The Great British Bake Off could be "better" for its move from the BBC to Channel 4, Jamie Oliver has said.
The celebrity chef and campaigner - who burst on to television screens in 1999 with BBC series The Naked Chef - said the beloved programme was in safe hands at the broadcasting rival following a high-profile bidding war over the summer.
Jamie, who will return to Channel 4 on Monday night for a Dispatches investigation into childhood obesity, told the Press Association: "(Bake Off) had quite a few years and the question was, was it getting better or plateauing or getting worse? I can't answer that.
"So I think there's a lot of energy that could mean that it could kind of progress into something amazing. Channel 4 do have a perspective you know and a little bit of gravel in the mix could be quite interesting.
"I think it's in the hands of (Channel 4 chief creative director) Jay Hunt and she's a trusted person, she's got a good head on her shoulders and she's personally committed to it.
"So there is no reason, there is no reason, why it couldn't be better. Wow, how about that. There's no reason why it couldn't be better."
He added: "We do love the BBC, I love the BBC, I come from the BBC.

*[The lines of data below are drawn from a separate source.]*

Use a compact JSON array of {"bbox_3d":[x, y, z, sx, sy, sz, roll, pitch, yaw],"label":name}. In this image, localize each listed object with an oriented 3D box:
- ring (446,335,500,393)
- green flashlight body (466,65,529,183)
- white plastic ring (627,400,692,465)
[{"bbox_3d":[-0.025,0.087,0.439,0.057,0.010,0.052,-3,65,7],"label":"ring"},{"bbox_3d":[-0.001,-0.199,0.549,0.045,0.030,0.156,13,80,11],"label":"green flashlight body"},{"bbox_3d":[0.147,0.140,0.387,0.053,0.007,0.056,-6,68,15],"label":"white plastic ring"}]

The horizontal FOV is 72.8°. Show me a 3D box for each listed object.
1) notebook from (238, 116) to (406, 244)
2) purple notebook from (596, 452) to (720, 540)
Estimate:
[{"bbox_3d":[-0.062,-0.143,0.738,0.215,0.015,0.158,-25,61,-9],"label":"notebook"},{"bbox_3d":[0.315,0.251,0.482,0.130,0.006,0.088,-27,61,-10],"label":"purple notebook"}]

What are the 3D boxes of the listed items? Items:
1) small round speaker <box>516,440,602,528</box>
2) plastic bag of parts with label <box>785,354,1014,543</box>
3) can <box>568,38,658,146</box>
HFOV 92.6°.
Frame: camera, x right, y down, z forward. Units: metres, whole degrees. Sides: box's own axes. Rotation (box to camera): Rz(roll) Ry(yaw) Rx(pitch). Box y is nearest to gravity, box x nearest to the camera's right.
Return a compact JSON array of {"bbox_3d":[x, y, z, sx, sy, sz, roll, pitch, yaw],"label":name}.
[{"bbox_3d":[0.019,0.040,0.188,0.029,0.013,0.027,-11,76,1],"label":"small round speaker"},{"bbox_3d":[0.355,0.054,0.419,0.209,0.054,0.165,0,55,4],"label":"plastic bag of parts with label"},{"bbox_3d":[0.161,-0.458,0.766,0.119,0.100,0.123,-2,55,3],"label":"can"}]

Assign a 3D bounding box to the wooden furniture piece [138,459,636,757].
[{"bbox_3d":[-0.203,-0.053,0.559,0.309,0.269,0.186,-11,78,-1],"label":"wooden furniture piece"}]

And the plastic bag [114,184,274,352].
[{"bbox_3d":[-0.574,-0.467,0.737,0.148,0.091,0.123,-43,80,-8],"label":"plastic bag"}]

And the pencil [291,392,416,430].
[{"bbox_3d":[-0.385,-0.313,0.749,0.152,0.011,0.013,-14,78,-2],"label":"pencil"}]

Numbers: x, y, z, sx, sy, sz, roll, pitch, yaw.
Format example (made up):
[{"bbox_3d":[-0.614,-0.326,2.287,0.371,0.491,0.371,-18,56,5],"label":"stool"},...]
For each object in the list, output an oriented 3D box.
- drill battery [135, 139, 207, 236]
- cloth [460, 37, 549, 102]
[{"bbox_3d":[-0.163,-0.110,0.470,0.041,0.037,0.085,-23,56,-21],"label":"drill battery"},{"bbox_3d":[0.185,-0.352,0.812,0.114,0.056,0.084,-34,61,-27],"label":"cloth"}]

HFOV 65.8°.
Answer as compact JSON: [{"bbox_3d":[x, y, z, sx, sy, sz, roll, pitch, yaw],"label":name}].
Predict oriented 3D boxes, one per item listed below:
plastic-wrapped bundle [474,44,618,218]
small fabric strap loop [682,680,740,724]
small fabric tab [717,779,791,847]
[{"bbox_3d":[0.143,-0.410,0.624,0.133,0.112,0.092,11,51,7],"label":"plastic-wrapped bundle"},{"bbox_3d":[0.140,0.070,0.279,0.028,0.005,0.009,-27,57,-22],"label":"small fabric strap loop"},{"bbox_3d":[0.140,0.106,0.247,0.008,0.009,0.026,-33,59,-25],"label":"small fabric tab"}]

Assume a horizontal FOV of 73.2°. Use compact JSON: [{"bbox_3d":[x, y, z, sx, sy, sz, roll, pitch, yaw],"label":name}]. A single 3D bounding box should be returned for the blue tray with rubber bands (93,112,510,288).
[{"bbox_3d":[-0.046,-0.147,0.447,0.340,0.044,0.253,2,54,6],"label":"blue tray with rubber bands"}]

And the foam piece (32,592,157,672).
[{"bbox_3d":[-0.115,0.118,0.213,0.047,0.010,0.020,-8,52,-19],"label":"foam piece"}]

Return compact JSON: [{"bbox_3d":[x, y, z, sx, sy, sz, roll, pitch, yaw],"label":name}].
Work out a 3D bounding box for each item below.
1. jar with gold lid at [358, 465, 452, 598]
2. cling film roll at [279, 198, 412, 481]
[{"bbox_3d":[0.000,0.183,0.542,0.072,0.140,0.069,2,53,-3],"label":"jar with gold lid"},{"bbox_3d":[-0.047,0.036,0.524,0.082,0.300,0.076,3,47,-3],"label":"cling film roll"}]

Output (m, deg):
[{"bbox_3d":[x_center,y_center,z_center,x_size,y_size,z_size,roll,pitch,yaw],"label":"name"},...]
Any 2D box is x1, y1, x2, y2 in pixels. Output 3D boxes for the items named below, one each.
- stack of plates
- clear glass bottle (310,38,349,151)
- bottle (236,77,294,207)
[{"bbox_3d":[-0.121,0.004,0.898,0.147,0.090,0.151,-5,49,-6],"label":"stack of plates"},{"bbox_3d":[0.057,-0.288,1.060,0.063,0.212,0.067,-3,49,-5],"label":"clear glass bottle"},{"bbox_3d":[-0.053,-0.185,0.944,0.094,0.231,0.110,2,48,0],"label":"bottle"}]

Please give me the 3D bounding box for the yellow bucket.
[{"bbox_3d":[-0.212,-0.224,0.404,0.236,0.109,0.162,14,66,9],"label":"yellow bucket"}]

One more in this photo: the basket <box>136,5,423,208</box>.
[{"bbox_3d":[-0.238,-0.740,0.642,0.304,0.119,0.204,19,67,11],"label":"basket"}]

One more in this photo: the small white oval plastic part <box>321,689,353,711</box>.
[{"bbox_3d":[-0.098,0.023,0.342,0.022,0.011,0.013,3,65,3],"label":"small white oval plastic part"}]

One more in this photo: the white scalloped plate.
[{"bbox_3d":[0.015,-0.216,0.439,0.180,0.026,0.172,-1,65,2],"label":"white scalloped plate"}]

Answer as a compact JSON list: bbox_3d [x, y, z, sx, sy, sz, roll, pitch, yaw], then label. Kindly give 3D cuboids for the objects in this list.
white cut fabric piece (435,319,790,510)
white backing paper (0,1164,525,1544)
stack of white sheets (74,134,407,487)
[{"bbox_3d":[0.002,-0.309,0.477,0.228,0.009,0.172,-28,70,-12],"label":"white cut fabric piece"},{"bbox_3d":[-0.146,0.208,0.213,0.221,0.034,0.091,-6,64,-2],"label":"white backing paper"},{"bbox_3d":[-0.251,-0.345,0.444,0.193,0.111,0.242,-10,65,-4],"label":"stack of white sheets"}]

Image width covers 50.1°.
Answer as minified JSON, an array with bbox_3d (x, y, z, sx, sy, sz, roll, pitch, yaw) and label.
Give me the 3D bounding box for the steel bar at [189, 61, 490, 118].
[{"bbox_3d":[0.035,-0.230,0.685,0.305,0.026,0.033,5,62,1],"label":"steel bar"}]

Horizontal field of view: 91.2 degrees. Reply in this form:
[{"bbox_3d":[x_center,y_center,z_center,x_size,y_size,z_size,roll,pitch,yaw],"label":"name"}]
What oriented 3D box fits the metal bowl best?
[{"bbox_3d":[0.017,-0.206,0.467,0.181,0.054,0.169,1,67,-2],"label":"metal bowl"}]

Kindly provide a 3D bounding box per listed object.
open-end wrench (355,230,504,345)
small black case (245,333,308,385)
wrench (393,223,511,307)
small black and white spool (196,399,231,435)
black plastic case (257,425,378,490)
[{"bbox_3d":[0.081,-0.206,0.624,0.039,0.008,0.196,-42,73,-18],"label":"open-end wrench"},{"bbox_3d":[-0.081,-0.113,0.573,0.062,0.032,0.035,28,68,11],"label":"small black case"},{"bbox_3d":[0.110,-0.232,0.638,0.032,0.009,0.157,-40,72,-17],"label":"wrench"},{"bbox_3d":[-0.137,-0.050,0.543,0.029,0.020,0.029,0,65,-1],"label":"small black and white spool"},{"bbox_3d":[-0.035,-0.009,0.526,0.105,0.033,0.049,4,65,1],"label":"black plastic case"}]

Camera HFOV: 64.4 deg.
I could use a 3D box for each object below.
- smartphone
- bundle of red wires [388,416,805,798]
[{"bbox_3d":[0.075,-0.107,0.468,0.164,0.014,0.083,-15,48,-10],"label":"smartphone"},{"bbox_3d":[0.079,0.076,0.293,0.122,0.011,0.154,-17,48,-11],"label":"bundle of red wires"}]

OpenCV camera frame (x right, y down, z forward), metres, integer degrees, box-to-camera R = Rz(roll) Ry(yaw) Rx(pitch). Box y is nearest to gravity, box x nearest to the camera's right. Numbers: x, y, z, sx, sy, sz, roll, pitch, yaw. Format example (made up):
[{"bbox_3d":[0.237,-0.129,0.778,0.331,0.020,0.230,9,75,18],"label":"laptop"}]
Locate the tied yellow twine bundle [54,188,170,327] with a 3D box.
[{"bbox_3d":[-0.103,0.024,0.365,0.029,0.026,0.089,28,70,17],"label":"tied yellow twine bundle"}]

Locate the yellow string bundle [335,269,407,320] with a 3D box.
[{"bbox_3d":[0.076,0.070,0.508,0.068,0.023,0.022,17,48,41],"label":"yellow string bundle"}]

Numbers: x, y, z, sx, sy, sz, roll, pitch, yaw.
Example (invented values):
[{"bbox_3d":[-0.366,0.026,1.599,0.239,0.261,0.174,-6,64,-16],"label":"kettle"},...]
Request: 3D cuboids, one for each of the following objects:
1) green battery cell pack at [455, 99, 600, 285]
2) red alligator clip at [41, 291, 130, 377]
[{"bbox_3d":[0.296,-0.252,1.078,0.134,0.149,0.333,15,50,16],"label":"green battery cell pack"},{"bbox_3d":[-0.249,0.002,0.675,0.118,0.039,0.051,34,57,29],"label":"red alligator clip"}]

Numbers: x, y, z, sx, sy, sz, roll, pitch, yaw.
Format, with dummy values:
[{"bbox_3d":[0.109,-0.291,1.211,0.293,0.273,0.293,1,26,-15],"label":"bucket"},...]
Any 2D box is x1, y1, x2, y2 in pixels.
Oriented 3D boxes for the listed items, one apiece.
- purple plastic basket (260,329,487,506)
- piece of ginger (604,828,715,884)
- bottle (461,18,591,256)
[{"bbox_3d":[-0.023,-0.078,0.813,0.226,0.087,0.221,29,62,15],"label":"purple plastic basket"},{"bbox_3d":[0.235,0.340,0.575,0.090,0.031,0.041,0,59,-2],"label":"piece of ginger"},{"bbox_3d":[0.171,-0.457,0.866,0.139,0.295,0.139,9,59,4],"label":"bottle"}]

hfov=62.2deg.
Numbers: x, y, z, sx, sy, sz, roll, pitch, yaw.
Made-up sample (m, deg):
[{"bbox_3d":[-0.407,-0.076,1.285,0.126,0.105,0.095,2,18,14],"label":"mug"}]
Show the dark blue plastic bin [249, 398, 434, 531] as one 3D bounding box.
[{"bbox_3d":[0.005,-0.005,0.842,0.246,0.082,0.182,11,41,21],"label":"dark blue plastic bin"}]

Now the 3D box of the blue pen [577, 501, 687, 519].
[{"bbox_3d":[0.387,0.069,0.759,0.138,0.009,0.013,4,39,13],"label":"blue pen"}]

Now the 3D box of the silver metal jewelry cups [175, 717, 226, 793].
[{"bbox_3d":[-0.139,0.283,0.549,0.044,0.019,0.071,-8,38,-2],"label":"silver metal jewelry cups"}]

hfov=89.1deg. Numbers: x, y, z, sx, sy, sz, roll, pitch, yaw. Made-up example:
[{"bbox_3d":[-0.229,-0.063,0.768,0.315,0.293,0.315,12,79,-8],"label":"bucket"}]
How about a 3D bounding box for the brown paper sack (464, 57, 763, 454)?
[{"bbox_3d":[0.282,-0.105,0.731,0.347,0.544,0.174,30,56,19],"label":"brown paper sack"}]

"I don't have any kind of genius bit of secret information but I don't see why it matters and actually the younger people they don't really look at what channels they're getting their content from. I think this institution that is the Bake Off, it could be amazing but it's two years to wait so let's see."
Bake Off finished its seventh and final season on the BBC last week with PE teacher Candice Brown, 31, being crowned winner.
It marked the last time Mary Berry served as a judge and Mel Giedroyc and Sue Perkins as hosts, before judge Paul Hollywood moves with the show to Channel 4.
Jamie previously pledged his support to Paul on Twitter, writing: "I know you and the team will do an amazing job."
Dispatches: The Secret Plan To Save Fat Britain is on Channel 4 at 8pm.